Without altering a single word, repeat the records that follow.

►

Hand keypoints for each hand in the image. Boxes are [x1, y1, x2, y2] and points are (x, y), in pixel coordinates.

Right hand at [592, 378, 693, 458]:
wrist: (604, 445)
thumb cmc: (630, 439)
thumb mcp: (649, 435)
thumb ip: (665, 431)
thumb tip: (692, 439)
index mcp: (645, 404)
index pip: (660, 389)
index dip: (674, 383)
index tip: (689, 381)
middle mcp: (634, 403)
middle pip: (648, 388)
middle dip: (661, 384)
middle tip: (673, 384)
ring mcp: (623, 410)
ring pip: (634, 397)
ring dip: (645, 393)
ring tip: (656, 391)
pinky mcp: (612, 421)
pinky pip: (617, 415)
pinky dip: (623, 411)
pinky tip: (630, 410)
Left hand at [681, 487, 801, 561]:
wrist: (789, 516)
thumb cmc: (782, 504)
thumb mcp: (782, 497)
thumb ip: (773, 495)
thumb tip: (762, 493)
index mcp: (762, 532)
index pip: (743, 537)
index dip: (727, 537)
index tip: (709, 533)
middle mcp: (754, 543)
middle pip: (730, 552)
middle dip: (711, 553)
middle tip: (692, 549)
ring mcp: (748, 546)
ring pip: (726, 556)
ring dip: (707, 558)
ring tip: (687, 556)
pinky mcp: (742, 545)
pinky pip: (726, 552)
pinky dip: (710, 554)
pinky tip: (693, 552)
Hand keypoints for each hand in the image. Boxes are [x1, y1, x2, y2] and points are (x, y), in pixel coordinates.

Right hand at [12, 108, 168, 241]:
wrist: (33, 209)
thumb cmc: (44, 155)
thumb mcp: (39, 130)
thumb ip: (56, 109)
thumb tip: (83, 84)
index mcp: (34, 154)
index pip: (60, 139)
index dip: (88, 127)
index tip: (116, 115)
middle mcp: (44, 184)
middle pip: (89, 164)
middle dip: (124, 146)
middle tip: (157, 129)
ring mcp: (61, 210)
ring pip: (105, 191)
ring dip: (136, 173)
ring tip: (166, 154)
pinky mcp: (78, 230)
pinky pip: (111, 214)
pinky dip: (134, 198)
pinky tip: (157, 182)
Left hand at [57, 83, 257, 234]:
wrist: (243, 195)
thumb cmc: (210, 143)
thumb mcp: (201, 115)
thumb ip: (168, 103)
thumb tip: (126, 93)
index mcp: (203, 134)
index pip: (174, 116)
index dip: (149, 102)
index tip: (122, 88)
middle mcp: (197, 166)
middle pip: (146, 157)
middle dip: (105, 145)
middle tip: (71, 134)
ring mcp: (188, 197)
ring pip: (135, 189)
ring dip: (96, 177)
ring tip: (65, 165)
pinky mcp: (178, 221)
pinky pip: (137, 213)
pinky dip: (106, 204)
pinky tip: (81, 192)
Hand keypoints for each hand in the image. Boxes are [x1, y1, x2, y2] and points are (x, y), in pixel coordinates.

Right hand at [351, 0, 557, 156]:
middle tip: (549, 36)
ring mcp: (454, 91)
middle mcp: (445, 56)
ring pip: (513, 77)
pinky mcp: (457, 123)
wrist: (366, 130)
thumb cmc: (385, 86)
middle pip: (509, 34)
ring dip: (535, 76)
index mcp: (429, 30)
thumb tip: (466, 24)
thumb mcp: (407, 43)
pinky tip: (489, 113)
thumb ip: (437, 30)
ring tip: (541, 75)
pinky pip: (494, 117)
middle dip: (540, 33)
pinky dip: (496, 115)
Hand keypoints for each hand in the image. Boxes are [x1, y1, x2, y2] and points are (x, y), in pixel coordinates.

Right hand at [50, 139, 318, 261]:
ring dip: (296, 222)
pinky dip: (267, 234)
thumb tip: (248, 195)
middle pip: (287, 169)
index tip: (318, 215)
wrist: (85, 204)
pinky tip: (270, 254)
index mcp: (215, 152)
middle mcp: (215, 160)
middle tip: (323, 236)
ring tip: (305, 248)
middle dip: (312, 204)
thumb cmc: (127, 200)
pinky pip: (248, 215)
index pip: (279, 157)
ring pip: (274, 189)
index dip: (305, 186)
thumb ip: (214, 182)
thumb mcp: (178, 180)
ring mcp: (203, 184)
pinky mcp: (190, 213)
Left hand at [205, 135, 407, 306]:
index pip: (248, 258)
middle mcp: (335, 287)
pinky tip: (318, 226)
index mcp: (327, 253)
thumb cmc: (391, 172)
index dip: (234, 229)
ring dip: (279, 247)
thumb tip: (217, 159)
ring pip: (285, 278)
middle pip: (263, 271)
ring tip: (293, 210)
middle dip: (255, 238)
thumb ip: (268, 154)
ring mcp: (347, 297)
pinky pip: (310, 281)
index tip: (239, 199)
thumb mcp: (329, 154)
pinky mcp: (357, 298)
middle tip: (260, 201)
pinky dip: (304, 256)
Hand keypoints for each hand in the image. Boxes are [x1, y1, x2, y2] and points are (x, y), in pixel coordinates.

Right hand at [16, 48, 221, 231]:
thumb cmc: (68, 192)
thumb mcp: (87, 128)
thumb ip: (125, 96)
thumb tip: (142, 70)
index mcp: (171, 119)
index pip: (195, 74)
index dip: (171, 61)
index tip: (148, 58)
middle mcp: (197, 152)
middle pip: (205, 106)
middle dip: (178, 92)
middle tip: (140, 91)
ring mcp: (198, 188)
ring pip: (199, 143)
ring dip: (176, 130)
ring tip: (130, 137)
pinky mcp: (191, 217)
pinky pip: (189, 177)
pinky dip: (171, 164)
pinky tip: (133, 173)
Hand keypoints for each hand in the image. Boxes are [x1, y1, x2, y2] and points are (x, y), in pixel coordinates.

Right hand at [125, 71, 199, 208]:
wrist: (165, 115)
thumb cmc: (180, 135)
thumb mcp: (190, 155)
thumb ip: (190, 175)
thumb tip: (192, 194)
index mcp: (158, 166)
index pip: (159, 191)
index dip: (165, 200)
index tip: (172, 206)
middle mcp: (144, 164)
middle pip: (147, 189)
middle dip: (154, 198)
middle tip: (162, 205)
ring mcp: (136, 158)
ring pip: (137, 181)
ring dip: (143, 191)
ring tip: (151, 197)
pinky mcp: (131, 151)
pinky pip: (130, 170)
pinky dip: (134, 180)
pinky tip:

◄

◆ **Exercise solution**
Hand keypoints for each hand in the image. Boxes are [x1, y1, x2, y2] and points are (x, y), in pixel coordinates.

Right hand at [592, 378, 693, 458]:
wrist: (604, 445)
thumb cmc: (630, 439)
thumb mcp: (649, 435)
thumb ip: (665, 431)
thumb tip: (692, 439)
index mcp: (645, 404)
index pip: (660, 389)
index dip: (674, 383)
index tip: (689, 381)
middle mcp: (634, 403)
middle pip: (648, 388)
middle dip: (661, 384)
middle tip: (673, 384)
ring mcp: (623, 410)
ring pip: (634, 397)
ring dip: (645, 393)
ring tip: (656, 391)
pinky mcp: (612, 421)
pinky pip: (617, 415)
pinky dip: (623, 411)
pinky tip: (630, 410)
Left hand at [681, 487, 801, 561]:
wrist: (789, 516)
thumb cmc: (782, 504)
thumb mcp: (782, 497)
thumb ip: (773, 495)
thumb tip: (762, 493)
index mcp: (762, 532)
index pip: (743, 537)
index dip: (727, 537)
index tip: (709, 533)
middle mcp: (754, 543)
middle pip: (730, 552)
middle dip: (711, 553)
middle tip: (692, 549)
ring mcp: (748, 546)
ring pip: (726, 556)
ring dip: (707, 558)
ring tip: (687, 556)
pinky mcp: (742, 545)
pinky pip: (726, 552)
pinky dip: (710, 554)
pinky tip: (693, 552)
Hand keypoints for each hand in the image. Boxes are [x1, y1, x2, y2] and points are (x, y), in pixel coordinates.

Right hand at [12, 108, 168, 241]:
wrist: (33, 209)
thumb cmc: (44, 155)
thumb mcp: (39, 130)
thumb ip: (56, 109)
thumb tip: (83, 84)
index mcp: (34, 154)
index pip: (60, 139)
index dip: (88, 127)
index tip: (116, 115)
middle mcp: (44, 184)
middle pip: (89, 164)
middle dip: (124, 146)
middle tip: (157, 129)
ring mcp: (61, 210)
ring pip: (105, 191)
ring dip: (136, 173)
ring tip: (166, 154)
pinky mcp: (78, 230)
pinky pip: (111, 214)
pinky dip: (134, 198)
pinky tip: (157, 182)
Left hand at [57, 83, 257, 234]:
wrist: (243, 195)
thumb cmc: (210, 143)
thumb mcp: (201, 115)
thumb ip: (168, 103)
thumb tip: (126, 93)
index mcp: (203, 134)
index pip: (174, 116)
index dip: (149, 102)
index tip: (122, 88)
middle mcp: (197, 166)
middle pip: (146, 157)
middle dip: (105, 145)
middle tip: (71, 134)
ring mcp: (188, 197)
ring pip: (135, 189)
ring dip: (96, 177)
ring tip: (65, 165)
pinky mcp: (178, 221)
pinky pip: (137, 213)
pinky dip: (106, 204)
pinky tip: (81, 192)
Hand keypoints for each hand in the image. Boxes are [x1, y1, x2, y2] and points are (x, y), in pixel coordinates.

Right hand at [351, 0, 557, 156]:
middle tip: (549, 36)
ring mcp: (454, 91)
middle mcp: (445, 56)
ring pip: (513, 77)
pinky mcp: (457, 123)
wrist: (366, 130)
thumb cmc: (385, 86)
middle pip: (509, 34)
ring dip: (535, 76)
index mcp: (429, 30)
thumb tip: (466, 24)
thumb mcp: (407, 43)
pinky tip: (489, 113)
thumb ip: (437, 30)
ring tip: (541, 75)
pinky pip: (494, 117)
middle dip: (540, 33)
pinky dip: (496, 115)
Hand keypoints for each hand in the image. Boxes are [x1, y1, x2, y2] and points are (x, y), in pixel coordinates.

Right hand at [50, 139, 318, 261]:
ring dip: (296, 222)
pinky dip: (267, 234)
thumb tip: (248, 195)
middle pip: (287, 169)
index tip: (318, 215)
wrist: (85, 204)
pinky tip: (270, 254)
index mcp: (215, 152)
middle mcp: (215, 160)
middle tip: (323, 236)
ring tip: (305, 248)
middle dip: (312, 204)
thumb cmc: (127, 200)
pinky pip: (248, 215)
index pip: (279, 157)
ring pip: (274, 189)
index dip: (305, 186)
thumb ip: (214, 182)
thumb mcp: (178, 180)
ring mcp: (203, 184)
pinky mcp: (190, 213)
Left hand at [205, 135, 407, 306]:
index pip: (248, 258)
middle mcp: (335, 287)
pinky tip: (318, 226)
index mcp: (327, 253)
thumb cmc: (391, 172)
index dip: (234, 229)
ring dip: (279, 247)
thumb tip: (217, 159)
ring pip: (285, 278)
middle pip: (263, 271)
ring tip: (293, 210)
middle dip: (255, 238)
thumb ip: (268, 154)
ring mcp: (347, 297)
pinky pip: (310, 281)
index tip: (239, 199)
thumb mcp: (329, 154)
pinky mcp: (357, 298)
middle tip: (260, 201)
pinky dip: (304, 256)
Hand keypoints for each hand in the image. Boxes are [x1, y1, x2, y2] and points are (x, y), in pixel coordinates.

Right hand at [16, 48, 221, 231]:
thumb cmc: (68, 192)
thumb mcp: (87, 128)
thumb ip: (125, 96)
thumb tip: (142, 70)
index mcp: (171, 119)
index pip: (195, 74)
index dip: (171, 61)
index tip: (148, 58)
middle mcp: (197, 152)
middle pip: (205, 106)
middle dip: (178, 92)
middle tip: (140, 91)
ring mcp: (198, 188)
ring pip: (199, 143)
ring dip: (176, 130)
ring tip: (130, 137)
pinky mcp: (191, 217)
pinky pip: (189, 177)
pinky dip: (171, 164)
pinky tip: (133, 173)
Hand keypoints for each hand in the image. Boxes are [x1, y1, x2, y2] and points are (x, y), in pixel coordinates.

Right hand at [125, 71, 199, 208]:
wrist: (165, 115)
thumb cmc: (180, 135)
thumb mcp: (190, 155)
thumb ip: (190, 175)
thumb tip: (192, 194)
index mcp: (158, 166)
index pip: (159, 191)
index dip: (165, 200)
index tip: (172, 206)
middle mcp: (144, 164)
middle pip: (147, 189)
middle dip: (154, 198)
middle tip: (162, 205)
ring mcp: (136, 158)
ring pip: (137, 181)
ring dip: (143, 191)
ring tip: (151, 197)
pinky mcp: (131, 151)
pinky pip: (130, 170)
pinky dip: (134, 180)
pinky tip:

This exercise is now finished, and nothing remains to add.